While all cats have a primordial pouch, obesity is unfortunately a growing problem amongst domestic pets. Obesity can cause a myriad of health problems from heart disease to diabetes and thus needs to be dealt with by a medical professional.
The primordial pouch is loser than conventional belly fat and is able to swing easily while they walk. Cats who are suffering from obesity will have a rounder stomach and it will not swing easily while they walk or run. Primordial pouches feel loose and wobbly, whereas overweight cats’ stomachs will feed harder and more solid. If you think your cat is struggling with obesity consult your vet and get them onto a specialized diet. Obesity can be a sign of more serious conditions and thus needs to be dealt with medically before serious conditions set in.
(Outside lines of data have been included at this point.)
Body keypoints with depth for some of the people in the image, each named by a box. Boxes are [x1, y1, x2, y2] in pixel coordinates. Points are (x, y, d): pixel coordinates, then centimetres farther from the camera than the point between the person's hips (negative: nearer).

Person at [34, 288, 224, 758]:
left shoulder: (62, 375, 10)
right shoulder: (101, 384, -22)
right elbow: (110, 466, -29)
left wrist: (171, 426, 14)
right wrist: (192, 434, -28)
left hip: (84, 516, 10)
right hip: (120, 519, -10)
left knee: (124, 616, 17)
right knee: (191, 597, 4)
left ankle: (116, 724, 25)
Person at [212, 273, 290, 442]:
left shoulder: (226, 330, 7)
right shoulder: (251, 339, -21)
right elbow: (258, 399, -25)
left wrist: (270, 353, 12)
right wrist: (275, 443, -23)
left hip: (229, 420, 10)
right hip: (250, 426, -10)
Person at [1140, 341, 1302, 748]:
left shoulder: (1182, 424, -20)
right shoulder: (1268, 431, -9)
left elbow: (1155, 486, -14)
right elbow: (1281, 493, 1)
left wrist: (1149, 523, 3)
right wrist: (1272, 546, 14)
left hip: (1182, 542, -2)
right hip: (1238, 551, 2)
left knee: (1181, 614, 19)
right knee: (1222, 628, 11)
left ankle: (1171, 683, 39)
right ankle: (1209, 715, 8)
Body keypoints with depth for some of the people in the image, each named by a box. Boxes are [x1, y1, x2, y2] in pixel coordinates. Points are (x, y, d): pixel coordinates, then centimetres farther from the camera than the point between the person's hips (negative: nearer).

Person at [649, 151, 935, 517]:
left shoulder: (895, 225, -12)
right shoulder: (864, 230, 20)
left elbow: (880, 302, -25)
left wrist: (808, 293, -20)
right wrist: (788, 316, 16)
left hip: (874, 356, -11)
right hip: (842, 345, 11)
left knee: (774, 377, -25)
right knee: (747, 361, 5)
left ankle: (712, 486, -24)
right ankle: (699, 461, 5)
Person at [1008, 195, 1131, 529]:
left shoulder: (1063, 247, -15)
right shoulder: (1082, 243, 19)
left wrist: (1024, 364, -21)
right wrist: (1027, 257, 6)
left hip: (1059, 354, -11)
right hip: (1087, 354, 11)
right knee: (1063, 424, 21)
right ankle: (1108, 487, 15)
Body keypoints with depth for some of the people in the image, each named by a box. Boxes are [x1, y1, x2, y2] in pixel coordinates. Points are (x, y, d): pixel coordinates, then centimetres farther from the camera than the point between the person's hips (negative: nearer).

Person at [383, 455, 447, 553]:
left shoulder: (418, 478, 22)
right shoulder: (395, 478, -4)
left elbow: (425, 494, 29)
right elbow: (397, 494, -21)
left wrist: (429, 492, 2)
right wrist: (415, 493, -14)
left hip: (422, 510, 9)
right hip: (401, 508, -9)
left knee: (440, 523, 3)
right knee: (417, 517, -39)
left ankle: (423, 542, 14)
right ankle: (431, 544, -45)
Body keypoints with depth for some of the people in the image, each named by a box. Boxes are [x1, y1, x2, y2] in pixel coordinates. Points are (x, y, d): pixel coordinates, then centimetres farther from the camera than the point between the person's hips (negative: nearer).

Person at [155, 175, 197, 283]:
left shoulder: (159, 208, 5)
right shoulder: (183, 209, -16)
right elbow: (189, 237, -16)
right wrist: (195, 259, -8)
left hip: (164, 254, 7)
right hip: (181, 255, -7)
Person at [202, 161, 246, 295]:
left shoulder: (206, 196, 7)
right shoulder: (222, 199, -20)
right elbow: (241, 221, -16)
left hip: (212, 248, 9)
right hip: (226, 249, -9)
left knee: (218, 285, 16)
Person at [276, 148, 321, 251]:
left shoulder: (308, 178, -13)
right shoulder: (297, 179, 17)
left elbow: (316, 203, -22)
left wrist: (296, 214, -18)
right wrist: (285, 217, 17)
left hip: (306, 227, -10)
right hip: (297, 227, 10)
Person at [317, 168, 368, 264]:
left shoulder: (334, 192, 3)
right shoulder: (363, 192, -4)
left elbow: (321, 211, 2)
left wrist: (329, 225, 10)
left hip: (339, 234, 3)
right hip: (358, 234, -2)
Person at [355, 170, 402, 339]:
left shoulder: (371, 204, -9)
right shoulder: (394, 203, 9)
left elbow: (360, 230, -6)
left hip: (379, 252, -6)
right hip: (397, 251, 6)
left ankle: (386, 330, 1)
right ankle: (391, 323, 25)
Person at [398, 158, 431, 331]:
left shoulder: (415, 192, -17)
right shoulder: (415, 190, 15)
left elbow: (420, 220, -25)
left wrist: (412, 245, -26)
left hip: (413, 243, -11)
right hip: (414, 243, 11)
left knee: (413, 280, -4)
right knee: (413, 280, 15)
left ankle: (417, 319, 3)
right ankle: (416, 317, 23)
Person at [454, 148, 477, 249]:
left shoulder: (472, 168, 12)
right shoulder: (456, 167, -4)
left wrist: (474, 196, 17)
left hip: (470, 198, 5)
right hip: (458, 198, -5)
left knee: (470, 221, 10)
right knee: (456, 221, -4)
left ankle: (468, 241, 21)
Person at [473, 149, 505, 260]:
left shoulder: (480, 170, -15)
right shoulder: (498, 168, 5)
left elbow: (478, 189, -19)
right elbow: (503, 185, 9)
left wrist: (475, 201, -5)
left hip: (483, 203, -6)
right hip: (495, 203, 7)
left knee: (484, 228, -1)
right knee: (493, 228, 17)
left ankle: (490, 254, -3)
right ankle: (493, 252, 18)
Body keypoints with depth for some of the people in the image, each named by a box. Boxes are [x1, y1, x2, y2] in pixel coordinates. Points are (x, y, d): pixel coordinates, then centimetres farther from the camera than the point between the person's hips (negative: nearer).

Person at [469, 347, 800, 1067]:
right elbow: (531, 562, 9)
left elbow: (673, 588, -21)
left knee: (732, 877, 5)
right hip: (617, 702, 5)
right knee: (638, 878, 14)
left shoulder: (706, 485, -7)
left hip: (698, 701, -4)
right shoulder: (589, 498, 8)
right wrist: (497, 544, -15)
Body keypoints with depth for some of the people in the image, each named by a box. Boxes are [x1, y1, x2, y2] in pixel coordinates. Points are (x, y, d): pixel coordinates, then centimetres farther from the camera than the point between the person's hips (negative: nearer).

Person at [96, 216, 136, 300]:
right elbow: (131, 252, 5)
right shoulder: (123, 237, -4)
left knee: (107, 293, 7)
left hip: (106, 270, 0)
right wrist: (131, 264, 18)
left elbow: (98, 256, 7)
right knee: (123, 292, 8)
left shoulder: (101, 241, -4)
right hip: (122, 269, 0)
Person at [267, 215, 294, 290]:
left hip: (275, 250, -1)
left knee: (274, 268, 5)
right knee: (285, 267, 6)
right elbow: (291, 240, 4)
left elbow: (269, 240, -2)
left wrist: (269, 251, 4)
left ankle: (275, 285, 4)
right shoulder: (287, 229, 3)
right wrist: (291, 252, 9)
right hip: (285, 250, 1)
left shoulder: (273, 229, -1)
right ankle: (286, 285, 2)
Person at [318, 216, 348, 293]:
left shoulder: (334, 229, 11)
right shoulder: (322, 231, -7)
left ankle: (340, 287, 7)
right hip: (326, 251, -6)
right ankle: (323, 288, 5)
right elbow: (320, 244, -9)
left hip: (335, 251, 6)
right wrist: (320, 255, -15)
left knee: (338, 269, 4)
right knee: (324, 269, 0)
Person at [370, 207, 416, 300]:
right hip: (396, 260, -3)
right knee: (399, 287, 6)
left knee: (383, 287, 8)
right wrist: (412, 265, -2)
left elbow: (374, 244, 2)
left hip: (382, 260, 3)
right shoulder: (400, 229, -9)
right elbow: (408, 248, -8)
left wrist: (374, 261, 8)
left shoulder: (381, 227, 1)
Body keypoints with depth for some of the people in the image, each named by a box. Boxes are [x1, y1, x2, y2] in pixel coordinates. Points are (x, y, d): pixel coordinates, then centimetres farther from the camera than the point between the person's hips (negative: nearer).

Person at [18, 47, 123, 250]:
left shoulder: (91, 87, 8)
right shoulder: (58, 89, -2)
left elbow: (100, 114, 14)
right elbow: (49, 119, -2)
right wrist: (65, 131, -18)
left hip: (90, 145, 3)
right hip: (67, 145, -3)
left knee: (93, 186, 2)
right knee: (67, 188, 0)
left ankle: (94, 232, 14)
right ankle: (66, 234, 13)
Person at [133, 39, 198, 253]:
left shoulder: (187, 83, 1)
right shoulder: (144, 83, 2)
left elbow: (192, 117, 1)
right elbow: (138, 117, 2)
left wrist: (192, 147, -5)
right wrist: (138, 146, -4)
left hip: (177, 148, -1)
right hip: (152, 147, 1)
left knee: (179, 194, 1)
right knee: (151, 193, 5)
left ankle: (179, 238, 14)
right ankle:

What Breeds Are Prone to Having Prominent Primordial Pouches?
While all cats have a primordial pouch, certain breeds boast more visible and prominent pouches. These breeds include:
- Bengal cats: These beautiful cats hail from Asia and are now a well-loved domestic breed. Known for their leopard like coats, they boast exotic beauty and showcase a gorgeous hybrid between their wild ancestors and their now domesticated nature.
- Egyptian Mau cats: This cat hails from Egypt originally and is known for its spotty coat. They are known for their incredible leaping skills (thanks to that primordial pouch) and are able to run at great speeds per hour.
- The Pixiebob cat: This well-loved domestic cat is known for its polydactyl abilities and thus they often have more fingers and toes than usual. This muscular cat has similarities to wild bobcats found in mountainous ranges in the US and the primoradial pouch allows for swift movement and food storage.
Thus, the primordial pouch is essential for cats in the wild and allows for better protection during fights, swifter movement, easier jumping, and food storage. While domestic cats might not need the primoradial pouch as much as their wild counterparts, it is an important and totally normal feature and one that has great historical significance.